Suara dingin itu kembali terdengar, para wanita di ruangan seakan mendapat isyarat dan makin giat memamerkan daya tarik mereka.

“Mau yang panas membara, dingin bak gunung es, pemalu, atau sosialita liar—semua bisa kau dapatkan di sini.”

Sosok seorang pria tiba-tiba muncul. Ia berwajah licin berminyak, tubuh bagian atas telanjang, kurus tinggal kulit membalut tulang, lingkaran hitam menebal di bawah matanya yang sepucat kertas, tatapannya kosong, mulutnya runcing, wajahnya seperti pecandu yang sedang sakau. Bagian bawah tubuh pria itu menyatu dengan kehampaan, tak terlihat.

“Ayo, tunjukkan keperkasaanmu sebagai pria. Semua wanita di sini bisa kau nikmati.”

Mulut pria itu bergerak perlahan, menggoda Gao Xing yang sudah hampir kehilangan akal sehat.

Dengan bergabungnya beberapa wanita, kenikmatan yang dirasakan Gao Xing berlipat ganda. Terbuai dalam racun nikmat, Gao Xing seperti orang gila, tak bisa berhenti. Hasrat tamak terus menggodanya, ‘masih bisa lebih nikmat, asal kau mau, jangan berhenti, terus saja.’

Pada saat itu, ayat suci di benak Gao Xing hampir berhenti berputar, energi ayat yang memang sudah sedikit cepat habis tergerus.

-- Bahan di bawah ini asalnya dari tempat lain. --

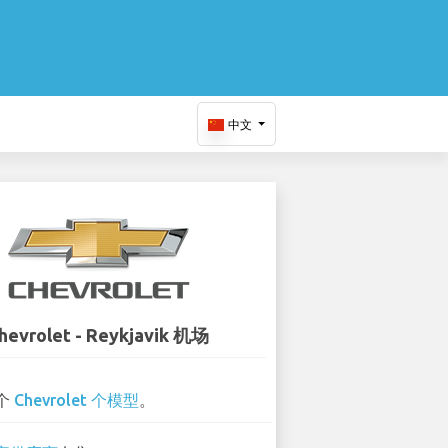
中文
hevrolet - Reykjavik 机场
 个
Chevrolet 个模型
。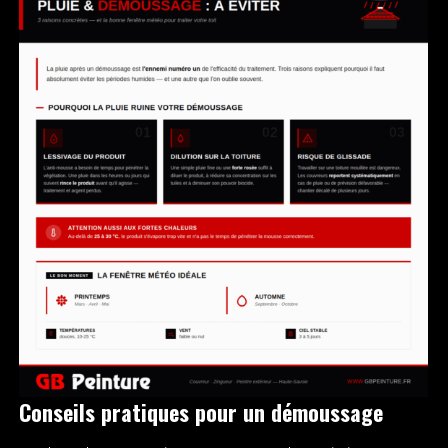
Conseils pratiques pour un démoussage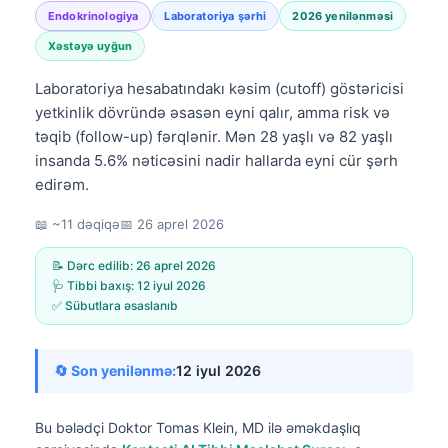
Endokrinologiya
Laboratoriya şərhi
2026 yenilənməsi
Xəstəyə uyğun
Laboratoriya hesabatındakı kəsim (cutoff) göstəricisi
yetkinlik dövründə əsasən eyni qalır, amma risk və
təqib (follow-up) fərqlənir. Mən 28 yaşlı və 82 yaşlı
insanda 5.6% nəticəsini nadir hallarda eyni cür şərh
edirəm.
📖 ~11 dəqiqə
📅
26 aprel 2026
📝 Dərc edilib:
26 aprel 2026
🩺 Tibbi baxış:
12 iyul 2026
✅ Sübutlara əsaslanıb
🔄 Son yenilənmə:
12 iyul 2026
Bu bələdçi
Doktor Tomas Klein, MD
ilə əməkdaşlıq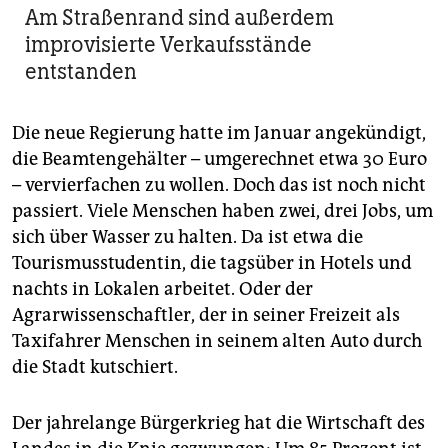
Am Straßenrand sind außerdem
improvisierte Verkaufsstände
entstanden
Die neue Regierung hatte im Januar angekündigt,
die Beamtengehälter – umgerechnet etwa 30 Euro
– vervierfachen zu wollen. Doch das ist noch nicht
passiert. Viele Menschen haben zwei, drei Jobs, um
sich über Wasser zu halten. Da ist etwa die
Tourismusstudentin, die tagsüber in Hotels und
nachts in Lokalen arbeitet. Oder der
Agrarwissenschaftler, der in seiner Freizeit als
Taxifahrer Menschen in seinem alten Auto durch
die Stadt kutschiert.
Der jahrelange Bürgerkrieg hat die Wirtschaft des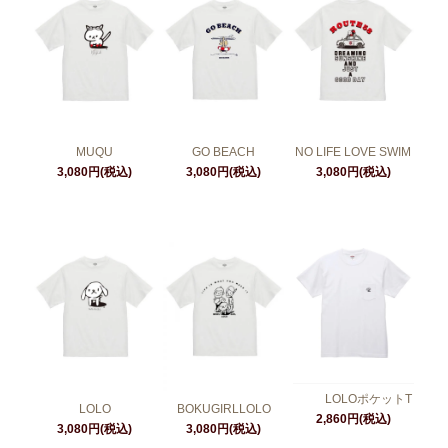
MUQU
GO BEACH
NO LIFE LOVE SWIM
3,080円(税込)
3,080円(税込)
3,080円(税込)
LOLOポケットT
LOLO
BOKUGIRLLOLO
2,860円(税込)
3,080円(税込)
3,080円(税込)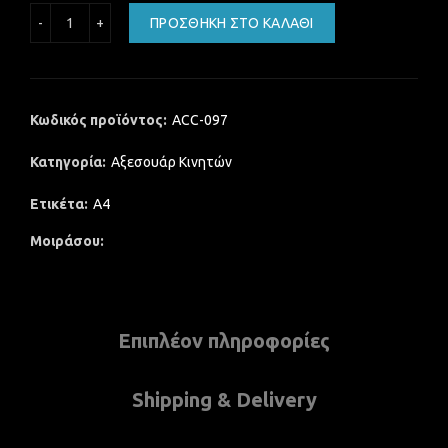
Βάση αεραγωγού για στήριξη κινητού τηλεφώνου στο αυ
ΠΡΟΣΘΉΚΗ ΣΤΟ ΚΑΛΆΘΙ
Κωδικός προϊόντος:
ACC-097
Κατηγορία:
Αξεσουάρ Κινητών
Ετικέτα:
A4
Μοιράσου
Επιπλέον πληροφορίες
Shipping & Delivery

Jika membiarkan keadaan ini terus berlanjut, tak lama lagi ia akan menjadi manusia yang benar-benar hancur.

Hasrat kelam itu menggerogoti energi ayat suci, mulai merambat ke roda ayat yang sudah berhenti, dan terdengar suara retakan halus, retakan mungil pun muncul di roda ketiga.